La
religion néo-libérale.
On
peine à comprendre les raisons pour lesquelles le gouvernement
s’obstine à vouloir faire passer en force son projet de CPE, au
risque d’amplifier le mécontentement et de créer les conditions
d’une vaste mobilisation. Du moins tant qu’on ne lui prête que
des raisons ‘rationnelles’.
Considérons
son argument clé : le CPE créera des emplois en facilitant les
conditions d’embauche et de licenciement. Tout le monde sait que
c’est la reprise d’une vielle antienne du patronat, selon
laquelle les rigidités légales engendrées par le code du travail
compteraient parmi les principales causes de la persistance du
chômage en France. Il y a une vingtaine d’années, Yvon Gattaz,
alors président du CNPF, avait réclamé à cors et à cris la
suppression de l’autorisation administrative de licenciement,
chiffrant à 473 000 (ni plus ni moins !) le nombre de créations
d’emplois qui en résulteraient.
Revenu
aux affaires en 1986, le gouvernement Chirac lui avait donné
satisfaction. Avec l’effet bénéfique que l’on sait sur la
baisse du chômage…
S’agit-il
alors seulement d’ouvrir une brèche supplémentaire dans le code
du travail, pour déséquilibrer davantage le rapport de forces entre
patrons et salariés ? On sait que le patronat rêve de démanteler
ce code. Le baron de Seillières en avait fait l’objectif
prioritaire de sa «refondation sociale» ; et celle qui lui
succède, Laurence Parizot, vient de déclarer que «la liberté
s’arrête là oùcommence le droit du travail» ! Elle
entendait parler de la liberté d’exploiter le travail d’autrui,
la seule qui l’intéresse, à n’en pas douter. Mais à qui
fera-t-on croire que cette liberté est aujourd’hui entravée en
France par le code du travail ? Avec ou sans CPE, la jeunesse de ce
pays connaît déjà le chômage et la précarité comme passage
obligé de son entrée dans la vie, quand ce n’est pas tout
simplement son état définitif.
Alors,
pourquoi cet acharnement ? C’est que ce dernier témoigne de la foi
des patrons et du gouvernement dans ce dogme néo-libéral qui
proclame que tout marché tend spontanément à l’équilibre entre
offre et demande pour peu que rien ne vienne fausser
la
libre concurrence entre acheteurs comme celle entre vendeurs, ni la
négociation entre les uns et les autres.

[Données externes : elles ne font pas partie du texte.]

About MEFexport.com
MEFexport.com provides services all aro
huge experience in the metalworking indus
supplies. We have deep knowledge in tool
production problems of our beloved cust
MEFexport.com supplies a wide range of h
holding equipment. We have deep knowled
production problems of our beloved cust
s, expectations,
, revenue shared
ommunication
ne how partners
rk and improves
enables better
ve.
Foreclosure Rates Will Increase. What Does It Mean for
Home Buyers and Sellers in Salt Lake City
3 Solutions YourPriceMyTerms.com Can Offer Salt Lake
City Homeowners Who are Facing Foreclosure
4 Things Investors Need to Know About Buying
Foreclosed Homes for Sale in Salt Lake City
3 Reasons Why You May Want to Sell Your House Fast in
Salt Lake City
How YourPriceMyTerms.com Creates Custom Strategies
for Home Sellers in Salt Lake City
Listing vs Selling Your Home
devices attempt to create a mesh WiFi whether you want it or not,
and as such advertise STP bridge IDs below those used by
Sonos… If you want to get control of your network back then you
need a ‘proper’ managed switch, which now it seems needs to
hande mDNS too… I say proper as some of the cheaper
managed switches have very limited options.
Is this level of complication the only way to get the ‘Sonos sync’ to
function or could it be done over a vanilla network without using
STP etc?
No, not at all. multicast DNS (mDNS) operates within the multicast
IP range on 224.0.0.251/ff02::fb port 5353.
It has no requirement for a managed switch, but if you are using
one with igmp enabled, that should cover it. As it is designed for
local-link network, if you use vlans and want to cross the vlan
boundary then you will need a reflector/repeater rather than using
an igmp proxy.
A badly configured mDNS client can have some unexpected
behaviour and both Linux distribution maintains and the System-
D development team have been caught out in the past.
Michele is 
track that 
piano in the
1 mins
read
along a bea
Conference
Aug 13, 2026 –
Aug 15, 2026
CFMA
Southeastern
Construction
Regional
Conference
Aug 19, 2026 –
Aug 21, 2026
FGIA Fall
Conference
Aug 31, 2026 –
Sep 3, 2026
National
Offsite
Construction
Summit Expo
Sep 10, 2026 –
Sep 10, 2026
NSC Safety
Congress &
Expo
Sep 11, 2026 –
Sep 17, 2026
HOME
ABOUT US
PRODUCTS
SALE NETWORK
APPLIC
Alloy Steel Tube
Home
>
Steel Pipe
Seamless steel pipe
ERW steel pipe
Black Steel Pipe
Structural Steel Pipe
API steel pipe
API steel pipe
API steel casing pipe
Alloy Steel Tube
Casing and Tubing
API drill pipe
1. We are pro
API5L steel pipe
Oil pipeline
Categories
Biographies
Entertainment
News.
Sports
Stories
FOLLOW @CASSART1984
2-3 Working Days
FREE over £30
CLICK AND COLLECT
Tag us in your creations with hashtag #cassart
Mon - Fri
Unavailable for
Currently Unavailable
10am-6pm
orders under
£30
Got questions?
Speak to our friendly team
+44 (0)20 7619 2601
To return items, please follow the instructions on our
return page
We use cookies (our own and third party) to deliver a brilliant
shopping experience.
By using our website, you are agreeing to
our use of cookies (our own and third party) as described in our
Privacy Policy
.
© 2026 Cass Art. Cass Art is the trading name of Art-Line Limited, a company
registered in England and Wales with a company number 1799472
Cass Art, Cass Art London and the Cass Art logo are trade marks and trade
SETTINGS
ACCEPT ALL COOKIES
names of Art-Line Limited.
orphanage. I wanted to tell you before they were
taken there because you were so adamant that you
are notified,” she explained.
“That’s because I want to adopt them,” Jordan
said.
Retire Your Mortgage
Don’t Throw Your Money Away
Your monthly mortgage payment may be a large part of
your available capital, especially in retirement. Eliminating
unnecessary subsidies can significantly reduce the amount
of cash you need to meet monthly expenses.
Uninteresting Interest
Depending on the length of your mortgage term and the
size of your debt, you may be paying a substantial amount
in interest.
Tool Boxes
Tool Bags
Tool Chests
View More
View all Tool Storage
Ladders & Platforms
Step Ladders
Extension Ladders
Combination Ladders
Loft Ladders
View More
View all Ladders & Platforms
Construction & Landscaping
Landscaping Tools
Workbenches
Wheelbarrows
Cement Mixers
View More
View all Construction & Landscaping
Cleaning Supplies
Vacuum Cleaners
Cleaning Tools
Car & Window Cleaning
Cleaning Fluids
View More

Ainsi en irait-il tout
particulièrement du marché du travail: le chômeur y disparaîtrait
s’il était livré à une «concurrence libre et non faussée»
par les absurdes règles du droit du travail !.. Que pareil dogme ait
été mille fois déjà démenti par les faits n’a pas plus
d’impacts sur les théoriciens et les praticiens du néo-libéralisme
que la gynécologie ne peut en avoir auprès des partisans du dogme
de l’Immaculée Conception !
Bref
on gagnerait beaucoup à intégrer à nos analyses cette idée: nos
gouvernants sont de grands croyants et de fervents pratiquants de la
religion du marché (en fait, celle du capital) qui n’ont rien à
envier du point de vue du dogmatisme et du fanatisme aux
fondamentalistes de tout poils. Avec cette différence essentielle
cependant: c’est que leur Dieu, le Capital, est susceptible de
commettre bien plus de ravages sur cette planète que Jehova, la
Trinité, Allah, Krishna et Bouddha réunis.